KNOXVILLE -– Consultants with the University of Tennessee’s Institute for Public Service are helping the residents of Dyer and Gibson counties recover from the recent destructive tornadoes.
Consultants in the IPS offices in Jackson typically spend their days advising city, county and business leaders on everything from tax codes and public works to industrial process improvements. Since the tornadoes hit, they have set aside some time from their normal duties to help residents clear their properties of debris, assess damage and advise community leaders on recovery and rebuilding.
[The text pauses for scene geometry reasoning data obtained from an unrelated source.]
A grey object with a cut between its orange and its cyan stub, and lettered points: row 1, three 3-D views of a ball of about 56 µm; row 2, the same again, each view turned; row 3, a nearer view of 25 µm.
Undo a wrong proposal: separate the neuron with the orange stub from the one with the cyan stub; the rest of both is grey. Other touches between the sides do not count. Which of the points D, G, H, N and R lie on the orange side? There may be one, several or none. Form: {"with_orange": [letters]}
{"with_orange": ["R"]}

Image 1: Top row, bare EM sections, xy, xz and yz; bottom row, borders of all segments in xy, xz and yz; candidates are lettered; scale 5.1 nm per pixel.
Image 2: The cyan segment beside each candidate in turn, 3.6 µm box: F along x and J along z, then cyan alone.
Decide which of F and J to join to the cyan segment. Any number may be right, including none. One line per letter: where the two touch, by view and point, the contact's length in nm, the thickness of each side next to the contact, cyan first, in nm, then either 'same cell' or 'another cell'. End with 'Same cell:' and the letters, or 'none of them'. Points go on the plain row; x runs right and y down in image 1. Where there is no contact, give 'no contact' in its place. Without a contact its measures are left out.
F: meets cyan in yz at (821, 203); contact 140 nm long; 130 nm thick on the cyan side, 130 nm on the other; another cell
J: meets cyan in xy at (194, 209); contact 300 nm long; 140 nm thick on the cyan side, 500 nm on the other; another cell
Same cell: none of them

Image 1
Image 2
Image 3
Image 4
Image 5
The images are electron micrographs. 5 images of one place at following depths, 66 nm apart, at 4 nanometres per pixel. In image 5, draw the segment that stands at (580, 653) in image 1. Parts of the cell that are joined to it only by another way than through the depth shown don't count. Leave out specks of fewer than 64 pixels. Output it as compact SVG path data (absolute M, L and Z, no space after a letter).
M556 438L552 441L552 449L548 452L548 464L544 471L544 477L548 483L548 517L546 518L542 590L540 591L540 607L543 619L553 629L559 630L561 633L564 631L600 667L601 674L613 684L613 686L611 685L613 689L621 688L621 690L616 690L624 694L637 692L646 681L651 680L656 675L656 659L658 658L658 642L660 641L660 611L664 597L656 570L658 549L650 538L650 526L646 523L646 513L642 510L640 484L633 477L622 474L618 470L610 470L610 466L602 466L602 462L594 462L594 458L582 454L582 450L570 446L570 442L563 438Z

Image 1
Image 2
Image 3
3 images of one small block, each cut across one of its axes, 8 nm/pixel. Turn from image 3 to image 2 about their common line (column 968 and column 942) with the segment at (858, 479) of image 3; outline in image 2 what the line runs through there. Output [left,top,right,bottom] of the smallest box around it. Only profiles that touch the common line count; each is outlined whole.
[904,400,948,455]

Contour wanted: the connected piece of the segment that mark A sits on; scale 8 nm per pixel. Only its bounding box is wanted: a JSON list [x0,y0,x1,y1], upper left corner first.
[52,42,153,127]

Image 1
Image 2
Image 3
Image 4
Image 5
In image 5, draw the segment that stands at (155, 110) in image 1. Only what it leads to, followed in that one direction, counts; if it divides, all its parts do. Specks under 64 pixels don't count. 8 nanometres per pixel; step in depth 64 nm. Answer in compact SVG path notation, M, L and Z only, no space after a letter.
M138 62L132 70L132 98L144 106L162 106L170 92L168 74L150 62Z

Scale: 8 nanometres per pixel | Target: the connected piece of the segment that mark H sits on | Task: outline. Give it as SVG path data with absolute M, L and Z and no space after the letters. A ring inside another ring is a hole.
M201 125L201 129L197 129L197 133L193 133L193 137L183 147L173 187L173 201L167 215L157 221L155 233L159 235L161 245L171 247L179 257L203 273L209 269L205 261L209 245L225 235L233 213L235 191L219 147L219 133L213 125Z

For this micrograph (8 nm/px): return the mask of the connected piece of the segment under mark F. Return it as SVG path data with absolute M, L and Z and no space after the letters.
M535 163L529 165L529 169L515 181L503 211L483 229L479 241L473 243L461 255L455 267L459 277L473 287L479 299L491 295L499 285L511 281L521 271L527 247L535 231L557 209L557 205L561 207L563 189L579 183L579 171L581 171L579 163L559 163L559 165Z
Municipal Technical Advisory Service consultants David Angerer, Steve Wyatt and Dick Phebus, along with Center for Industrial Services consultants Mike Simmons and Keith Groves, visited the cities of Bradford and Dyer to help residents and officials. The group was accompanied by Dr. Robert Hayes, director of the UT Institute of Agriculture’s West Tennessee Research and Education Center.
Phebus said the Bradford city hall, police station, lift station, parks and recreation facilities, senior citizens center and water plant were damaged. He said it was easy to see the path the tornado cut through town, and both he and Angerer said they were amazed to see thousands of trees reduced to “stubs sticking out of the ground.”
According to Bradford officials, 23 homes and three businesses were destroyed, and about 500 homes were damaged. The associated job losses may have a significant impact in the small town of about 1,200 people, Angerer said.
In Dyer, the consultants helped clear trees in a residential area.
“We worked with neighbors, church groups and community members. Everyone was helping in some way,” Angerer said.
Angerer said MTAS consultants will help document the cities’ losses and assess any damages that were not immediately apparent. The assessments and support will enable the cities to obtain relief funding from state and federal emergency management agencies.